Get your well tested by a certified lab right away. A basic health screen for bacteria and nitrate costs fifty to one hundred dollars, while a comprehensive metals and radon panel runs two hundred to four hundred dollars. A whole-house treatment system that removes iron and radon together can address multiple problems at once.

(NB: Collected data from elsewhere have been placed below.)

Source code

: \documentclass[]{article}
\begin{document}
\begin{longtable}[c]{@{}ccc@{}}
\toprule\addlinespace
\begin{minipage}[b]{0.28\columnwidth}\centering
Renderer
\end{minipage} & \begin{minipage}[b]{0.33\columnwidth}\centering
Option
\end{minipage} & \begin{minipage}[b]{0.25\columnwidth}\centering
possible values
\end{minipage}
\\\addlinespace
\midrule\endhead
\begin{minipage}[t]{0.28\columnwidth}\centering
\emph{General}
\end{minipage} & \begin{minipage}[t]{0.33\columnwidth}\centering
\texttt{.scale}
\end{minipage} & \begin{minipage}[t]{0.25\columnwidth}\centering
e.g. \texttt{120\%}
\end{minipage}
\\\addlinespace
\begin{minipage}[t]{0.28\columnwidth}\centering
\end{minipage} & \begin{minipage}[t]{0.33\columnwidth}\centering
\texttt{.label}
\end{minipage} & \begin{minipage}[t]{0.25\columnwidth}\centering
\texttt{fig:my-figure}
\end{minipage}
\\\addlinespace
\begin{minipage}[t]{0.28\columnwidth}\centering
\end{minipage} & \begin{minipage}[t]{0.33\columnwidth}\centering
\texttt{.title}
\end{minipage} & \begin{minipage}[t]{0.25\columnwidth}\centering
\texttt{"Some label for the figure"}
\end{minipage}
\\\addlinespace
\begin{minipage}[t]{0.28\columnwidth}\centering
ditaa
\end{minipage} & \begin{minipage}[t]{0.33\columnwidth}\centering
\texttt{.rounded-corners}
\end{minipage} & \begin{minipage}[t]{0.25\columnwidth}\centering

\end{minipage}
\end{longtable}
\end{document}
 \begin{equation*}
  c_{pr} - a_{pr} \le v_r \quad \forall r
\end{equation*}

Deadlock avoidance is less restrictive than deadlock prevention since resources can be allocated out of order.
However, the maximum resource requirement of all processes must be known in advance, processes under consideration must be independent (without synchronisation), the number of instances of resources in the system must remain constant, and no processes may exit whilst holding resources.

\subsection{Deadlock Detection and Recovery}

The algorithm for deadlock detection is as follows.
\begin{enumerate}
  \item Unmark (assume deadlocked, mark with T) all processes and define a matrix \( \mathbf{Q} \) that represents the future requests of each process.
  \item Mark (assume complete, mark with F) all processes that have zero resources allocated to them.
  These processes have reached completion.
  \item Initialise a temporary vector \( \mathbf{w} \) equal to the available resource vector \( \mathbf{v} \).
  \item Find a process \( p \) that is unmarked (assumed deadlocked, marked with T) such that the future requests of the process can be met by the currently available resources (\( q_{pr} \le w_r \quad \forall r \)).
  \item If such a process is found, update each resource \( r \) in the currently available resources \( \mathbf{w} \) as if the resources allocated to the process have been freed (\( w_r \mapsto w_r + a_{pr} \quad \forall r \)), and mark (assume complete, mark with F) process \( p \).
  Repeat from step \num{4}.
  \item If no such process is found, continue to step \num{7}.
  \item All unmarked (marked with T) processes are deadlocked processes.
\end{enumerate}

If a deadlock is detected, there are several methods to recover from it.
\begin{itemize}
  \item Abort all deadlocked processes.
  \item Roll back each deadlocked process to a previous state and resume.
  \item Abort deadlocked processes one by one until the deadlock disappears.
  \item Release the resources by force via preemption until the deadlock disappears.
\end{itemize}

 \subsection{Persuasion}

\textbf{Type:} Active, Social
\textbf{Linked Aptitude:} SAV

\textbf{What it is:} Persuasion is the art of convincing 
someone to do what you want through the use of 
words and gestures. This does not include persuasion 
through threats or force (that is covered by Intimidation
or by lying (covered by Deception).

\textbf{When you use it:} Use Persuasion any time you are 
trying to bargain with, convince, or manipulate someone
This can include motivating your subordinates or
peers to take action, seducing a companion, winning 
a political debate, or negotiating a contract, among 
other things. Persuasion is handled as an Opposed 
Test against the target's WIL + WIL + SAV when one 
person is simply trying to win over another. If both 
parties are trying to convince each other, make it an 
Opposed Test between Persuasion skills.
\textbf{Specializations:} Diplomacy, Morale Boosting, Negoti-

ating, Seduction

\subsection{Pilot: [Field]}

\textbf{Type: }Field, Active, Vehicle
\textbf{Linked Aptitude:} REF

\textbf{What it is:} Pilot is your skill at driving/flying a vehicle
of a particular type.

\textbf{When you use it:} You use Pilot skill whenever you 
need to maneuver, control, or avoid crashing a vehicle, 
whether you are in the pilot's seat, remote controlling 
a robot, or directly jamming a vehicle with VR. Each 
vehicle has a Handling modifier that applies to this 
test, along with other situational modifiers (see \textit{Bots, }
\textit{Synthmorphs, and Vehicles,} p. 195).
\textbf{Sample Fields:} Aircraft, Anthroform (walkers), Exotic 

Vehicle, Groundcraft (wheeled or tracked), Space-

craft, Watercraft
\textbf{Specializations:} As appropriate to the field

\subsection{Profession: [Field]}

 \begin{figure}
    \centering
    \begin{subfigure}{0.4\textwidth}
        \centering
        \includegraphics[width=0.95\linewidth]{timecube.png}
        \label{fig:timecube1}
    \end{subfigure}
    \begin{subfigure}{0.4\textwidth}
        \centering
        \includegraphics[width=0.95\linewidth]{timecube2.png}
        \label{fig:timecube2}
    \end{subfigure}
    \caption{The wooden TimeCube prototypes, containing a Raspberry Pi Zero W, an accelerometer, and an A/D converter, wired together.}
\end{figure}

| Contaminant | Samples ⓘ | % Above MCL ⓘ | Distribution ⓘ | Confidence ⓘ | Risk ⓘ |
|---|---|---|---|---|---|
| Iron | 7 | 83% | 29% · 0% · 71% | Low | High |
| Radon | 10 | 20% | 70% · 10% · 20% | Low | High ⓘ |
| Chloride | 98 | 12% | 81% · 7% · 12% | Moderate | Moderate |
| Sulfate | 33 | 0% | 100% · 0% · 0% | Moderate | Low |
| Fluoride | 3 | 0% | 100% · 0% · 0% | Low | Low |
| Manganese | 2 | 0% | 100% · 0% · 0% | Low | Low |
| Arsenic | 5 | 0% | 60% · 40% · 0% | Low | Moderate |
| Uranium | 5 | 0% | 100% · 0% · 0% | Low | Low |
| Fecal Coliform | 1 | — | — | Low | Safe |
| E. coli | 1 | 0% | 100% · 0% · 0% | Low | Safe |
| Sodium | 79 | — | — | Moderate | Low |
| Nitrate | 1 | 0% | 100% · 0% · 0% | Low | Safe |
| pH | 12 | — | — | Low | Low |
| Nitrite | 1 | 0% | 100% · 0% · 0% | Low | Safe |
| Lead | 1 | 0% | 100% · 0% · 0% | Low | Safe |
| Hardness | 1 | — | — | Low | Safe |
| Total Coliform | 1 | 0% | 100% · 0% · 0% | Low | Safe |
| Nitrate | 15 | — | — | Moderate | Low |
MCL = Maximum Contaminant Level (EPA limit for public water; used as benchmark for private wells). Distribution shows % of sampled wells in each concentration band. Methodology.